====== Представленный материал ======
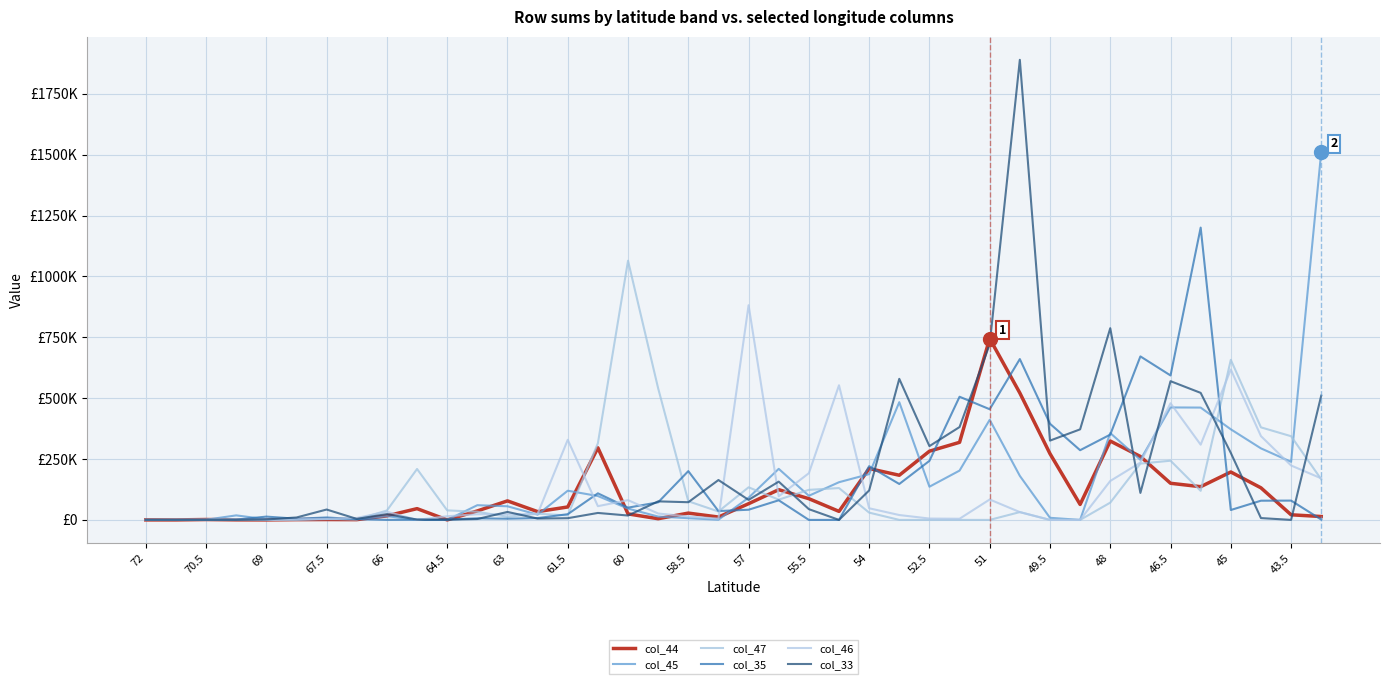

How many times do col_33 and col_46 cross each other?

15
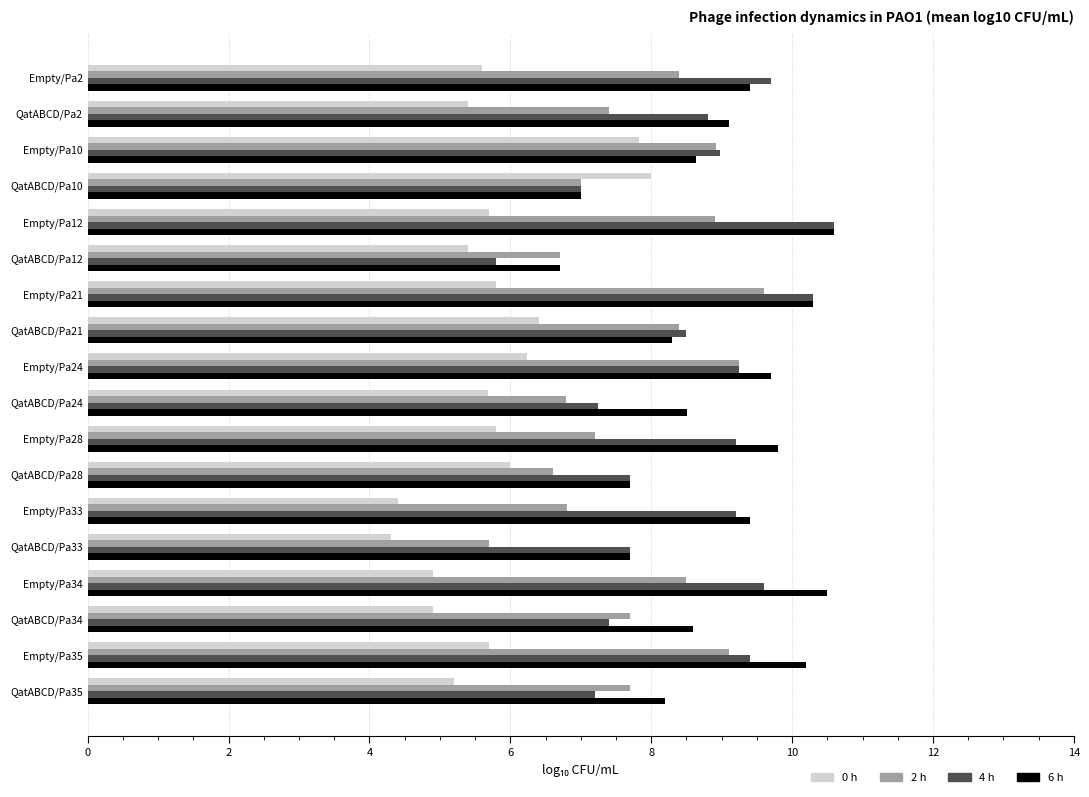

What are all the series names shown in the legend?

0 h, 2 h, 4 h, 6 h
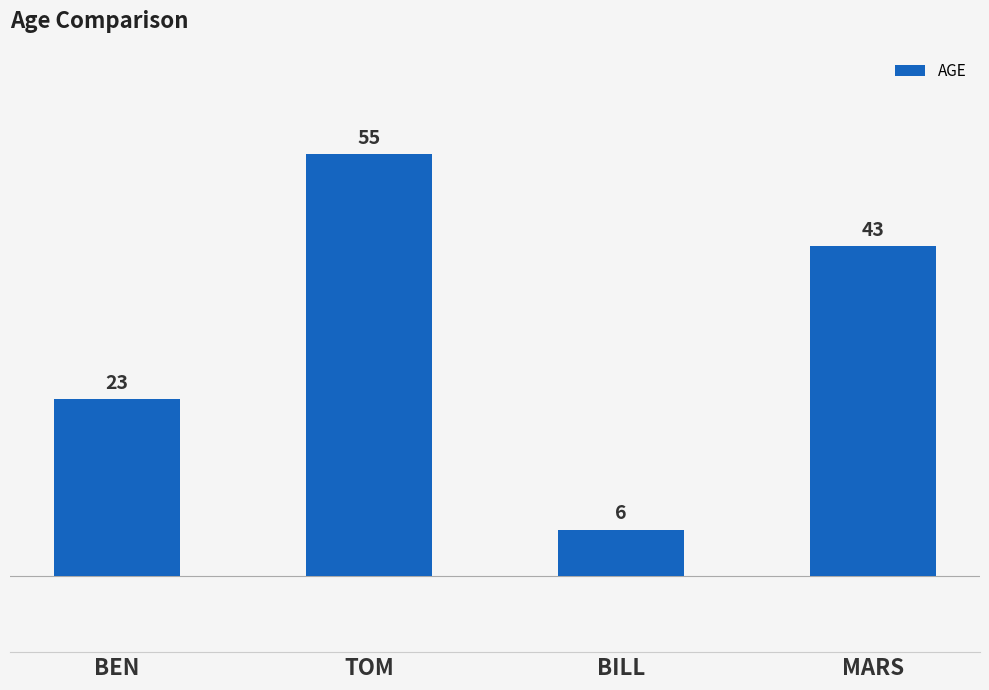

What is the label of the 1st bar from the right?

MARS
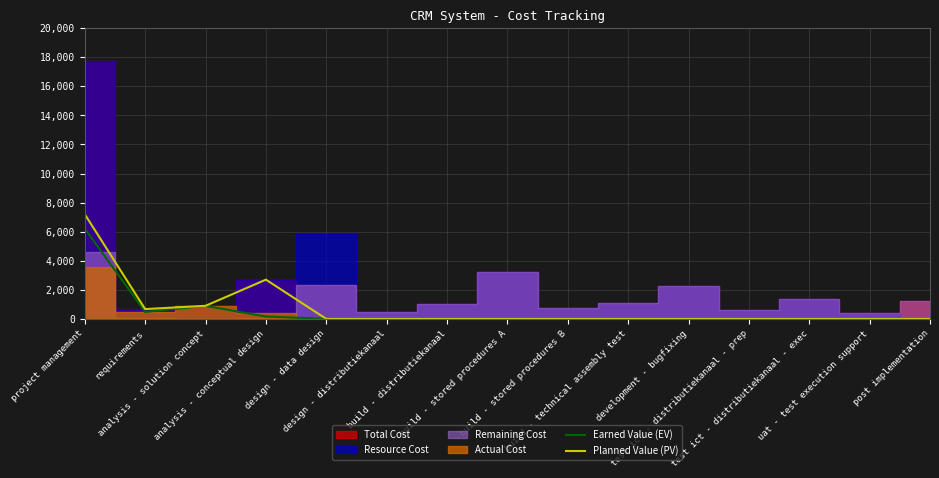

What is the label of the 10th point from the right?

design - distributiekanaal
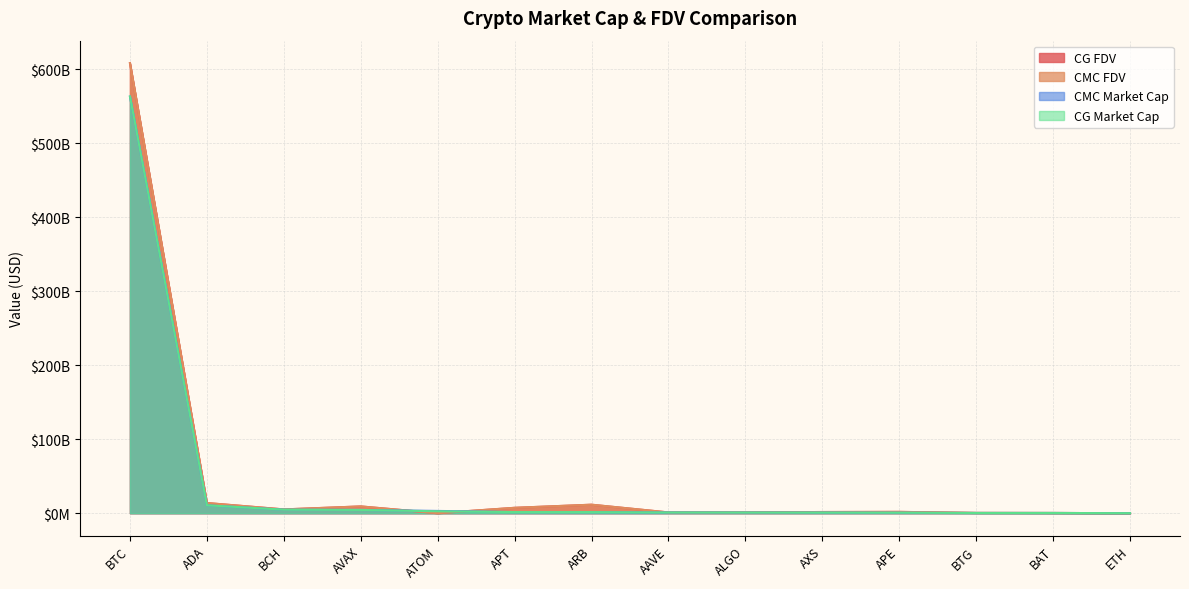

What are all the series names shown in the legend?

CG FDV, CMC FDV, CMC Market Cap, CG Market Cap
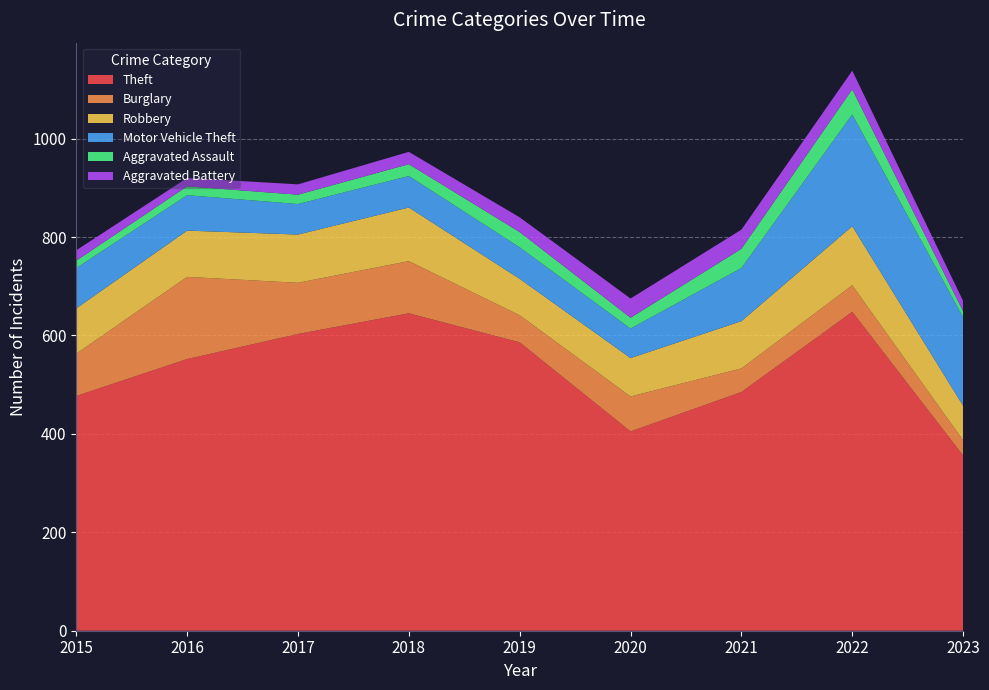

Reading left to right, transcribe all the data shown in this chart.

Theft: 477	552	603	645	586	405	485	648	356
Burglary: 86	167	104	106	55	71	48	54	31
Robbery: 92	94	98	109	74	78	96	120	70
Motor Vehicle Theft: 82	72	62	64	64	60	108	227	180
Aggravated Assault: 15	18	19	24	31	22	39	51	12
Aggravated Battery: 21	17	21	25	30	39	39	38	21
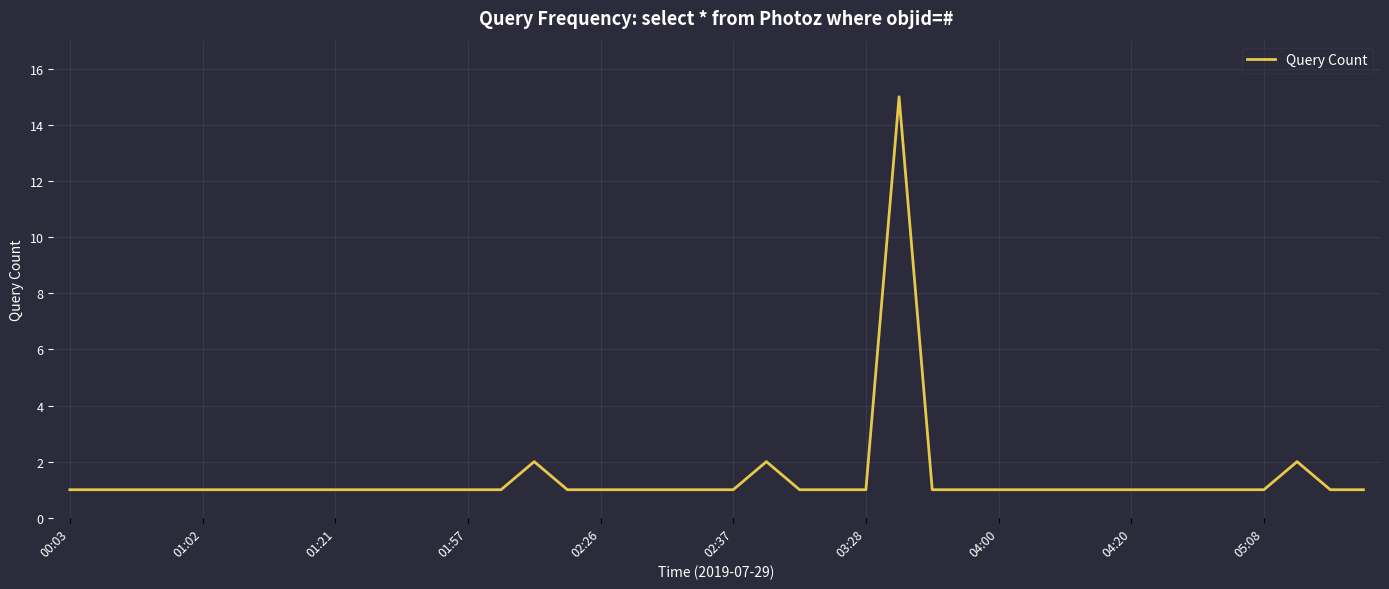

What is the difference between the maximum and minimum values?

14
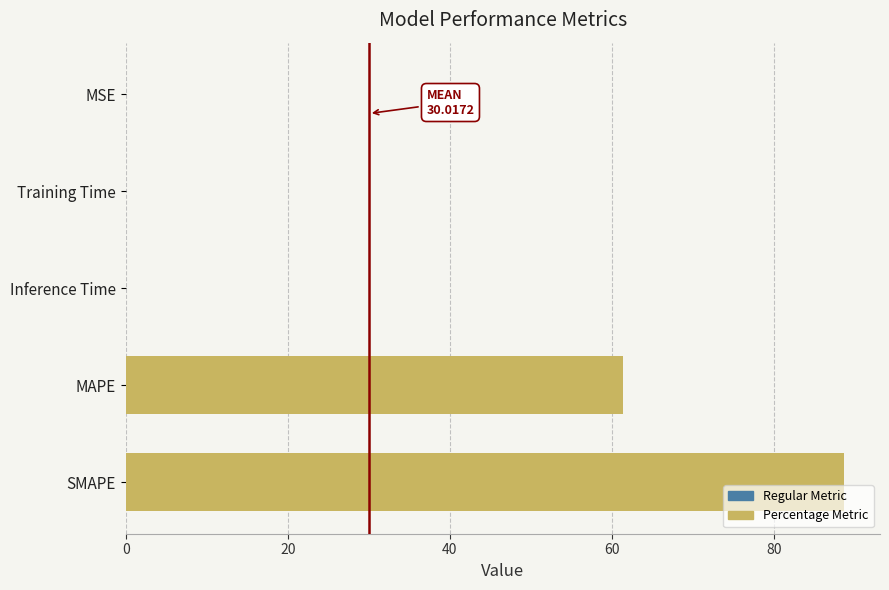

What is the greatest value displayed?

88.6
======
→ Условие задания
Выведите дословно все строки материала, не включая в ответ изображения.

→ Поле для ответа
How many times do col_33 and col_46 cross each other?

15

What are all the series names shown in the legend?

0 h, 2 h, 4 h, 6 h

What is the label of the 1st bar from the right?

MARS

What is the label of the 10th point from the right?

design - distributiekanaal

What are all the series names shown in the legend?

CG FDV, CMC FDV, CMC Market Cap, CG Market Cap

Reading left to right, transcribe all the data shown in this chart.

Theft: 477	552	603	645	586	405	485	648	356
Burglary: 86	167	104	106	55	71	48	54	31
Robbery: 92	94	98	109	74	78	96	120	70
Motor Vehicle Theft: 82	72	62	64	64	60	108	227	180
Aggravated Assault: 15	18	19	24	31	22	39	51	12
Aggravated Battery: 21	17	21	25	30	39	39	38	21

What is the difference between the maximum and minimum values?

14

What is the greatest value displayed?

88.6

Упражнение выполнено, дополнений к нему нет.